De ce fait, la suppression de tout ou partie des prélèvements obligatoires affectés à la Cades mais aussi leur réaffectation à autre chose qu'au désendettement aurait pour effet de dégrader le solde de la sphère sociale à due concurrence , dès lors que la charge qui en résulterait serait regardée comme une dépense en comptabilité nationale, contrairement aux remboursements du capital de la dette sociale.

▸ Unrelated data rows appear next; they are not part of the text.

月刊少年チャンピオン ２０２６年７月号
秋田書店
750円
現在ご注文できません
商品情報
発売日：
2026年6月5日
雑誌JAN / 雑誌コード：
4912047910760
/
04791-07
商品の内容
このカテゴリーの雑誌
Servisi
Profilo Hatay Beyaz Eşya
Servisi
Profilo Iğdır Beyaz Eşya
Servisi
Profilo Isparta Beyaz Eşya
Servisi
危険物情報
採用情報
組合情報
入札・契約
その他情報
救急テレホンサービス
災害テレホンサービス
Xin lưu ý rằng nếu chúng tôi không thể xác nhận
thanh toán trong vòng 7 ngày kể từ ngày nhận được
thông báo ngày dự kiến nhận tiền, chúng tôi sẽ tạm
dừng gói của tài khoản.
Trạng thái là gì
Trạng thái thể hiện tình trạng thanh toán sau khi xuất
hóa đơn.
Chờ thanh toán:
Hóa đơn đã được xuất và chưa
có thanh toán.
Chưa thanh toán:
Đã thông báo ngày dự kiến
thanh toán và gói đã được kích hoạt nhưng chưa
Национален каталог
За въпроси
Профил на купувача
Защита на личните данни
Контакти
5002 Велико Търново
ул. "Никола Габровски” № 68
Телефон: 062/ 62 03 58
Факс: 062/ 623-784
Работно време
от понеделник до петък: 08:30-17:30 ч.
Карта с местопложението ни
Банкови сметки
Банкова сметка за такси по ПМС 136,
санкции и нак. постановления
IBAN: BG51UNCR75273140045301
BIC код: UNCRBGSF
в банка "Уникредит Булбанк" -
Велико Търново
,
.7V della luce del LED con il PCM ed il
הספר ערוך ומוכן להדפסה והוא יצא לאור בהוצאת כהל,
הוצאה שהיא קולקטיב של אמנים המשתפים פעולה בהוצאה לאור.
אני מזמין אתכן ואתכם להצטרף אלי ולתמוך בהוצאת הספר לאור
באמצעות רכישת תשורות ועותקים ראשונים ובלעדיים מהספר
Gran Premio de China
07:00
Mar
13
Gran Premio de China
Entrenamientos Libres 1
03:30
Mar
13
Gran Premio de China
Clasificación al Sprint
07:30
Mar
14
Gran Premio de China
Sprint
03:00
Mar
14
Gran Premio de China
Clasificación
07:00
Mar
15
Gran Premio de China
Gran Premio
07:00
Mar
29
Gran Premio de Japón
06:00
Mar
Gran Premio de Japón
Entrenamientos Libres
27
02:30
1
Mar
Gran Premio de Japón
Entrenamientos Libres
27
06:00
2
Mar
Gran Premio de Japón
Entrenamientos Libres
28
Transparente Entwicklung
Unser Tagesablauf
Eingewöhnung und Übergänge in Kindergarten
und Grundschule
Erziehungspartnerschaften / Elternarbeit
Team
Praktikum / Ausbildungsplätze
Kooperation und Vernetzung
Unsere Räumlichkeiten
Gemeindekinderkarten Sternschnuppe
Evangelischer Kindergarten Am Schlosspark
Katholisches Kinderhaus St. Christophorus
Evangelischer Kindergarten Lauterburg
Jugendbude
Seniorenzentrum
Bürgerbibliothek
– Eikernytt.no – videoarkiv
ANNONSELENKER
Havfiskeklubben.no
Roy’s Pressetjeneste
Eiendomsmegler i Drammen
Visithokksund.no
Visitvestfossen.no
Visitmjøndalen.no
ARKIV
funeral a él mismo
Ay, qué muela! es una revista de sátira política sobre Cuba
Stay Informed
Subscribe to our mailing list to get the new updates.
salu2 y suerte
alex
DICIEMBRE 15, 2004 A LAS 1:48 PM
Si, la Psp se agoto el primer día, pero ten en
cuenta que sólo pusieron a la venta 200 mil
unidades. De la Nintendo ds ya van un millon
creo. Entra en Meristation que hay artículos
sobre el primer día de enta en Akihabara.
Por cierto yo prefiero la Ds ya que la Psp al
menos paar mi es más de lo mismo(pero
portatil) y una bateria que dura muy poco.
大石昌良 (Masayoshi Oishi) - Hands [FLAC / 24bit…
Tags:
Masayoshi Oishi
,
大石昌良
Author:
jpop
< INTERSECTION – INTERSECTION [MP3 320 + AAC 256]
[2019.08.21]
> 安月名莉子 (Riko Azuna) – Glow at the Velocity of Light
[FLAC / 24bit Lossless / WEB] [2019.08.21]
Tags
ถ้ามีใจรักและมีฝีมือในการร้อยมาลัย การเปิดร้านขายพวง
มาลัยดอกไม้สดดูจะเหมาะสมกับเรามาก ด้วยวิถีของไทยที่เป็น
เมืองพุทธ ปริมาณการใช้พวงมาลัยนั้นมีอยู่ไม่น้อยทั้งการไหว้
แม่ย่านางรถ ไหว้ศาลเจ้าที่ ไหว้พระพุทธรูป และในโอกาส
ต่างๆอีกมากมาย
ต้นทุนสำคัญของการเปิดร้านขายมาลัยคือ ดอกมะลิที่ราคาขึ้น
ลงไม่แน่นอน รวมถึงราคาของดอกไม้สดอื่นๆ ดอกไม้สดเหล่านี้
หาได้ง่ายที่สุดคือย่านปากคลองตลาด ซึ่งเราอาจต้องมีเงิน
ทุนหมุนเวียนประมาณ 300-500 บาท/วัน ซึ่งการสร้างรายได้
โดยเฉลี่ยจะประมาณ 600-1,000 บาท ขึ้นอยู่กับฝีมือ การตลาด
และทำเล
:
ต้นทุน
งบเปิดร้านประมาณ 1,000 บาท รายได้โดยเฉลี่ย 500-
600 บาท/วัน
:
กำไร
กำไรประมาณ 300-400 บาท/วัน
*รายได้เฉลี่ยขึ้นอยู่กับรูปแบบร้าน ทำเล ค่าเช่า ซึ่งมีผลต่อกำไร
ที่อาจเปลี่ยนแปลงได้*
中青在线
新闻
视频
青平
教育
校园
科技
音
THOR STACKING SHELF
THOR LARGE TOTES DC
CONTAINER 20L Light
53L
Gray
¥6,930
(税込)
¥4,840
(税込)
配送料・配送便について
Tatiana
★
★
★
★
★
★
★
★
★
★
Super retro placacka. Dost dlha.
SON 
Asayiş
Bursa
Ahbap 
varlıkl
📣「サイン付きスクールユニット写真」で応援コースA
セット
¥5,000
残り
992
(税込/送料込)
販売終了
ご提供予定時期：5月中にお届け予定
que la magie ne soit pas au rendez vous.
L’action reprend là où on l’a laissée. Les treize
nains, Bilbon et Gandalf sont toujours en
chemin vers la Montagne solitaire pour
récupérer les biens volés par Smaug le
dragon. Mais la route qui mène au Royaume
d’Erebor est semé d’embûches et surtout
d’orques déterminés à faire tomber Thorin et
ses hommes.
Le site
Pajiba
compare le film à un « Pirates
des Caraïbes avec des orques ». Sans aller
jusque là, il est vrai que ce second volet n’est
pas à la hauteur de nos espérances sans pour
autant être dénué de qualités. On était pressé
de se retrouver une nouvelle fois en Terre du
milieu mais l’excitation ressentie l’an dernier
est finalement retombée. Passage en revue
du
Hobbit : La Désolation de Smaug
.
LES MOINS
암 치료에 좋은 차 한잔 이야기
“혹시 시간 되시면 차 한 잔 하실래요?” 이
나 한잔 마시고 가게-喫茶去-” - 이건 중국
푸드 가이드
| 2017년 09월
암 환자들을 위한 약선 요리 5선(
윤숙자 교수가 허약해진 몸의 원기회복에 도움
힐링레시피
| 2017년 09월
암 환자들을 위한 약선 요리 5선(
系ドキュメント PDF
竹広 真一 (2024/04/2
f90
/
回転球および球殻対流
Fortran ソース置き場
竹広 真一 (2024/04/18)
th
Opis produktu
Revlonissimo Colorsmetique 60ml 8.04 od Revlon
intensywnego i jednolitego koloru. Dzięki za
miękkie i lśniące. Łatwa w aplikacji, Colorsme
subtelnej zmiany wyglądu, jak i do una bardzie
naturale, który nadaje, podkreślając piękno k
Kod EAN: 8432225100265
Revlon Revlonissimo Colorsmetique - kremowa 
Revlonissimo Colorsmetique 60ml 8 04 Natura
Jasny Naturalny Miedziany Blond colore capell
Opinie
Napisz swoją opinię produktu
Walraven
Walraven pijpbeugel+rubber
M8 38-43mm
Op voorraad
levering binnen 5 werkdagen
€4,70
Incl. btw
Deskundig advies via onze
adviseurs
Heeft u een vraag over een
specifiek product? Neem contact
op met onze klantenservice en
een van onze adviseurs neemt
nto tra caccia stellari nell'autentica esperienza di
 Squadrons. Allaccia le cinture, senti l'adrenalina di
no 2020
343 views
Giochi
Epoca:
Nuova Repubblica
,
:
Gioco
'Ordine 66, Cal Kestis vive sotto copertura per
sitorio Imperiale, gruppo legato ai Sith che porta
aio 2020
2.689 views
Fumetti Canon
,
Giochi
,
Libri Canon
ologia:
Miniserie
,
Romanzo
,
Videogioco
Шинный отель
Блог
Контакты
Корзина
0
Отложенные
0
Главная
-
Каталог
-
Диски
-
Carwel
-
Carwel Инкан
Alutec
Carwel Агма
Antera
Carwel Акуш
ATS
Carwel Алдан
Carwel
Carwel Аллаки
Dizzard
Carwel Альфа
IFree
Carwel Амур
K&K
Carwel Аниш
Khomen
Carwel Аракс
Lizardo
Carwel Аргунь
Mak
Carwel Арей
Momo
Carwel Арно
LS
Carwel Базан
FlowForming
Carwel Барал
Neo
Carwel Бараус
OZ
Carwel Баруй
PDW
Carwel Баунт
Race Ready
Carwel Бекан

À titre d'exemple, le déficit de la sphère sociale se creuserait si la contribution pour le remboursement de la dette sociale (CRDS) était réaffectée au financement de la perte d'autonomie ou remplacée par un prélèvement ayant le même objectif.

Pour apprécier la situation budgétaire de la sphère sociale, il apparaît donc préférable de neutraliser la contribution positive de la Cades, qui a vocation à s'éteindre à long terme. En l'absence de contribution positive de la Cades, les administrations de sécurité sociale seraient toujours légèrement déficitaires en 2019 , ce qui témoigne de la fragilité de leur excédent.

Décomposition de l'évolution du solde des administrations de sécurité sociale

(en milliards d'euros)

2018

2019

Solde

11,7

14,1

...dont : CADES

14,8

15,9

Solde hors CADES

- 3,1

- 1,8

Source : commission des finances du Sénat (d'après les informations transmises par le Gouvernement)


* 13 Rapport n° 56 (2017-2018) d'Albéric de Montgolfier sur le projet de loi de programmation des finances publiques pour les années 2018 à 2022, fait au nom de la commission des finances et déposé le 31 octobre 2017, p. 37 et suivantes.

* 14 De la même manière, pour un ménage, la charge de remboursement du capital emprunté pour acquérir son logement n'est pas considérée comme une dépense de consommation, dès lors qu'elle est la contrepartie d'une augmentation du patrimoine détenu. Par conséquent, si les intérêts versés par un ménage réduisent son revenu disponible brut, tel n'est pas le cas des remboursements du capital.